====== Material for this exercise ======

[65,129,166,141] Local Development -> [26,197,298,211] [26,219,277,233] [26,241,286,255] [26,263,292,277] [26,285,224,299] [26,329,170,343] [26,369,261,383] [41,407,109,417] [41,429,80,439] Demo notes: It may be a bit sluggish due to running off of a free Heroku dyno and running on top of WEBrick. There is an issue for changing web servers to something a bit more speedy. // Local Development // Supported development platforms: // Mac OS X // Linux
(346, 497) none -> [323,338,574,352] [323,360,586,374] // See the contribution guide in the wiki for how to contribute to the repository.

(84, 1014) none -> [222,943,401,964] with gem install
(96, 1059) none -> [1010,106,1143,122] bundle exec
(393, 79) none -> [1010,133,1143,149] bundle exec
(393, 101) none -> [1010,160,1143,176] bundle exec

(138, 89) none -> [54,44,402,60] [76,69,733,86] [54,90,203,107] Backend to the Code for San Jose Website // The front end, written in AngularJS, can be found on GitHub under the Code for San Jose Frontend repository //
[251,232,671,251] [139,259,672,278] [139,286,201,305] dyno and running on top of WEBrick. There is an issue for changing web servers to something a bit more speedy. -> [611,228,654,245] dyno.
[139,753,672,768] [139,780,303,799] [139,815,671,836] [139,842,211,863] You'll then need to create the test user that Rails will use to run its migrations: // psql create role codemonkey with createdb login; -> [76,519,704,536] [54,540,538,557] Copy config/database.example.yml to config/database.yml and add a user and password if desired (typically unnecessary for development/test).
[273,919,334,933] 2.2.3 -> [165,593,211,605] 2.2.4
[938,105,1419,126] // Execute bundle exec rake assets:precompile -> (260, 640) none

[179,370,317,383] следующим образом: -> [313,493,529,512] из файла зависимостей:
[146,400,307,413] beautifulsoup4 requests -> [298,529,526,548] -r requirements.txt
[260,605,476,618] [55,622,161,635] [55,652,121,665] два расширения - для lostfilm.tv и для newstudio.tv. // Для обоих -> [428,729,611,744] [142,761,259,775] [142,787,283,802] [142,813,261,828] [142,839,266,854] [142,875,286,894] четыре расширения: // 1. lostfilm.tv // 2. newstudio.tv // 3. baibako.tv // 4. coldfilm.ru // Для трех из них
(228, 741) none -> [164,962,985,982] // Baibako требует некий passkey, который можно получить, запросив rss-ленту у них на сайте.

======

§ **Exercise description**
Look through the entries above and quote exactly the lines from the line with "(346, 497) none" to the line with "[251,232,671,251] [139,259,672,278] [139,286,201,305]", counting both of those lines.

§ **Exercise output**
(346, 497) none -> [323,338,574,352] [323,360,586,374] // See the contribution guide in the wiki for how to contribute to the repository.

(84, 1014) none -> [222,943,401,964] with gem install
(96, 1059) none -> [1010,106,1143,122] bundle exec
(393, 79) none -> [1010,133,1143,149] bundle exec
(393, 101) none -> [1010,160,1143,176] bundle exec

(138, 89) none -> [54,44,402,60] [76,69,733,86] [54,90,203,107] Backend to the Code for San Jose Website // The front end, written in AngularJS, can be found on GitHub under the Code for San Jose Frontend repository //
[251,232,671,251] [139,259,672,278] [139,286,201,305] dyno and running on top of WEBrick. There is an issue for changing web servers to something a bit more speedy. -> [611,228,654,245] dyno.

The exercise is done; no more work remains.